EGFR C797X Mutation May Lead to Tagrisso Resistance in Patients With Lung Cancer


According to real-world data, EGFR C797X mutation is deemed the leading resistance mechanism to treatment with Tagrisso in patients with non-small cell lung cancer.

Certain features may make patients resistant to lung cancer treatments, meaning that the drugs may stop working in these patient populations.

Such is the case for those with EGFR C797X mutations, which was found to be the leading cause for treatment resistance to Tagrisso (osimertinib) in both the frontline and second-line setting, according to recent research that was presented at the 2022 World Conference on Lung Cancer.

EGFR C797X surpassed MET amplifications, which was previously known as one of the top lung cancer characteristics that predicted possible Tagrisso resistance.

“This real-world study improves our understanding of how resistance mutations to (Tagrisso) emerge over time, with new insights on when EGFR C797X mutations overtake MET amplifications as the most commonly acquired resistance mechanism,” Dr. Suresh S. Ramalingam said in a press release.

“The analysis characterizes the increased frequency of EGFR C797X mutations as patients are treated with first-line (Tagrisso) for longer durations, reinforcing the need for next-generation EGFR inhibitors to address C797X-driven resistance,” said Ramalingam, who is executive director of Winship Cancer Institute of Emory University in Atlanta, a professor in the Department of Hematology and Medical Oncology and the Roberto C. Goizueta Distinguished Chair for Cancer Research at Emory University School of Medicine and associate vice president for cancer at Woodruff Health Sciences Center.

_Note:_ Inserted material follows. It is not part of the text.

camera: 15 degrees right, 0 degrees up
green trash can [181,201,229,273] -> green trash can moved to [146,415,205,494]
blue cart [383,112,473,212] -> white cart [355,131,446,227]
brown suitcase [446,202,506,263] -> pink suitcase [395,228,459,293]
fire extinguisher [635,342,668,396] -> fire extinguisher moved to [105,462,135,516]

Less common EGFR resistance mechanisms include EGFR L718Q, EGFR S768I, EGFR L792X and EGFR exon 20 insertions. HER2 amplification, BRAF and KRAS mutations and CCNE1 amplification are also known mechanisms of resistance for Tagrisso.

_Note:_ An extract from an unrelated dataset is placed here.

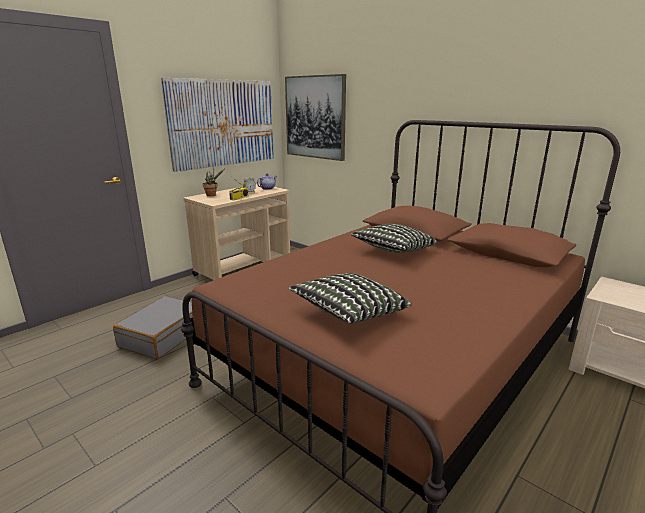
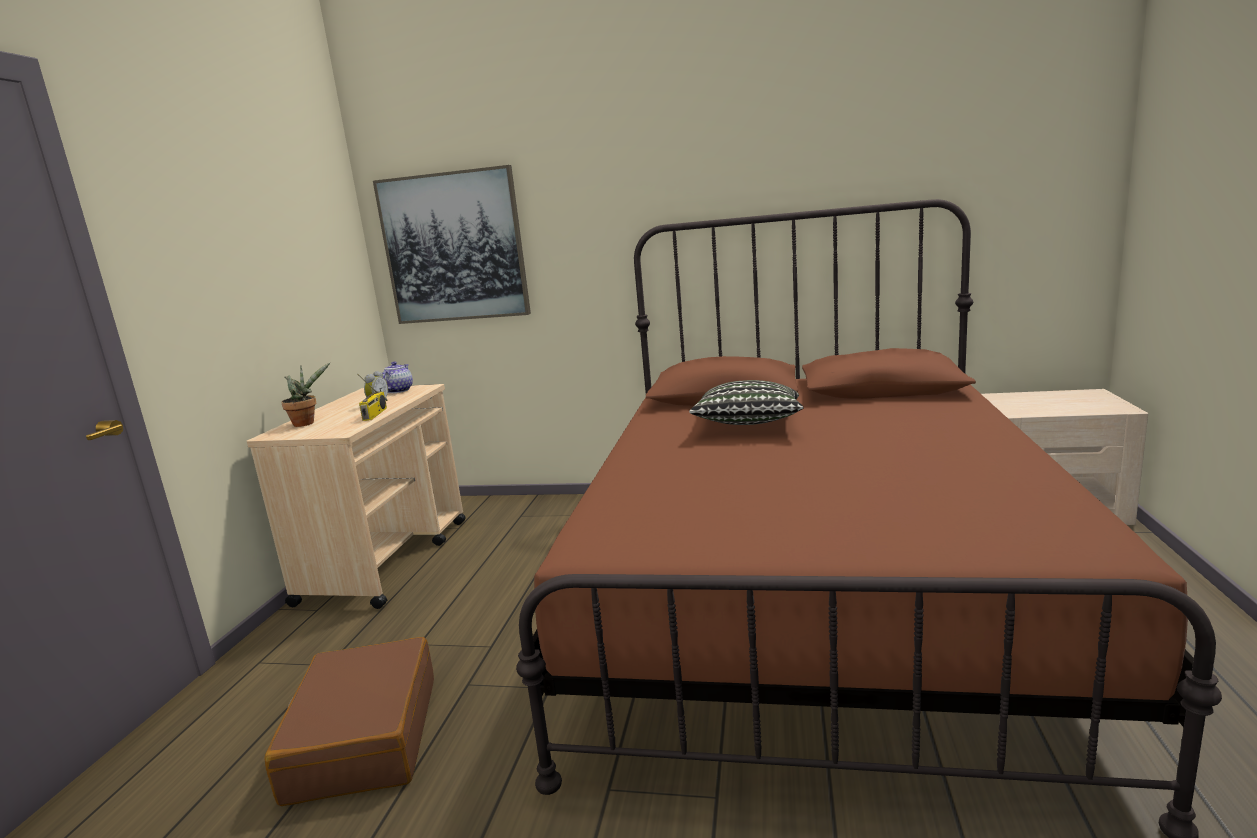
camera: 30 degrees left, 5 degrees down
grey suitcase [113,296,193,359] -> brown suitcase [265,637,434,806]
picture [161,78,274,172] -> none
pillow [289,273,412,323] -> none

Investigators leveraged data from the GuardantINFORM clinical genomic database to conduct an analysis of real-world detection rate and cooccurrence of EGFR C797X mutations.

The data included 65,273 patients with non-small cell lung cancer who had received DNA testing.

Patients with activating EGFR mutations were reported as follows: EGFR L858R (3,817 patients), EGFR exon 19 deletions (5,489 patients), other EGFR driver detected (1,777 patients) and no EGFR driver detected (60,349 patients).

Once treatment with Tagrisso was applied to the results, 4,288 patients were evaluable, and 2,050 had DNA analysis after treatment: 65.2% received Tagrisso in the first-line setting (1,337 patients), compared to 34.8% in the second line (713 patients).

With a median follow-up of 21 months, EGFR C797X mutations were detected among 87 patients (6.5%) after first-line Tagrisso. After a median follow-up of 26 months in the second-line setting, 99 patients (13.9%) had the mutation.

Further, the results showed that following second-line Tagrisso, the incidence of EGFR C797X mutations exceeded CCNE1 amplification, MET amplification, PIK3CA E545 and E542 mutations, as well as EGFR L718 and BRAF V600E mutations from 12 months.

Further, the median time to C797X detection was 16.8 months compared with 10.5 and 9.1 months for MET and CCNE1 amplification, respectively. Among those who received Tagrisso in the first-line setting, the cumulative incidence of EGFR C797X was 8% after five years. MET and CCNE1 amplification were detected at rates of 6.4% and 7.9%, respectively. In the second-line setting, after five years the initiation the cumulative incidence of CCNE1 amplification and EGFR C797X mutations was 10.3% and 17.5%, respectively. MET amplification was detected at 7.2%.

In an analysis of patients who discontinued Tagrisso with 60 days of cell-free DNA analysis (600 patients) the cumulative incidence of EGFR C797 mutations was 12.5%. This marker was used a proxy for disease progression in the analysis.

The study authors noted that the dynamics of the appearance of resistance mechanisms to Tagrisso remain poorly studied. They also noted that limitations of the study include common health care claims data discrepancies including inherent to healthcare claims data missing clinical information not routinely reported, the potential for misclassification, and representativeness of the study cohort.